--- RECORDS FOR THE EXERCISE Enclosed Below ---

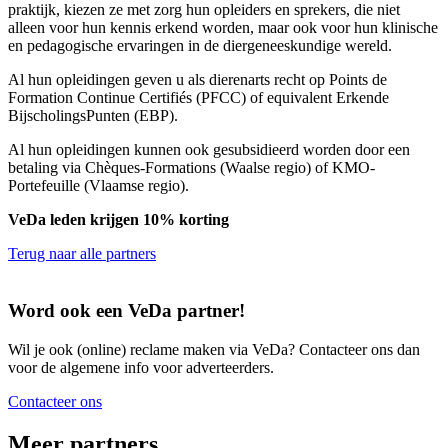
praktijk, kiezen ze met zorg hun opleiders en sprekers, die niet
alleen voor hun kennis erkend worden, maar ook voor hun klinische
en pedagogische ervaringen in de diergeneeskundige wereld.
Al hun opleidingen geven u als dierenarts recht op Points de
Formation Continue Certifiés (PFCC) of equivalent Erkende
BijscholingsPunten (EBP).
Al hun opleidingen kunnen ook gesubsidieerd worden door een
betaling via Chèques-Formations (Waalse regio) of KMO-
Portefeuille (Vlaamse regio).
VeDa leden krijgen 10% korting
Terug naar alle partners
Word ook een VeDa partner!
Wil je ook (online) reclame maken via VeDa? Contacteer ons dan
voor de algemene info voor adverteerders.
Contacteer ons
Meer partners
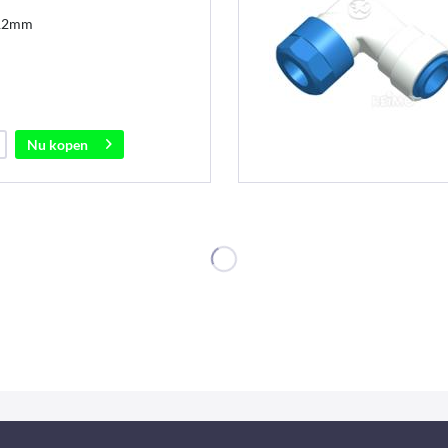
 12mm
Nu kopen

--- End of Enclosed RECORDS FOR THE EXERCISE ---

--- INSTRUCTIONS TO FOLLOW ---
Set out the text of the material as a numbered list with one line per item, skipping blank lines and leaving out the pictures.

--- ANSWER TO THE PROBLEM ---
1. praktijk, kiezen ze met zorg hun opleiders en sprekers, die niet
2. alleen voor hun kennis erkend worden, maar ook voor hun klinische
3. en pedagogische ervaringen in de diergeneeskundige wereld.
4. Al hun opleidingen geven u als dierenarts recht op Points de
5. Formation Continue Certifiés (PFCC) of equivalent Erkende
6. BijscholingsPunten (EBP).
7. Al hun opleidingen kunnen ook gesubsidieerd worden door een
8. betaling via Chèques-Formations (Waalse regio) of KMO-
9. Portefeuille (Vlaamse regio).
10. VeDa leden krijgen 10% korting
11. Terug naar alle partners
12. Word ook een VeDa partner!
13. Wil je ook (online) reclame maken via VeDa? Contacteer ons dan
14. voor de algemene info voor adverteerders.
15. Contacteer ons
16. Meer partners
17.  12mm
18. Nu kopen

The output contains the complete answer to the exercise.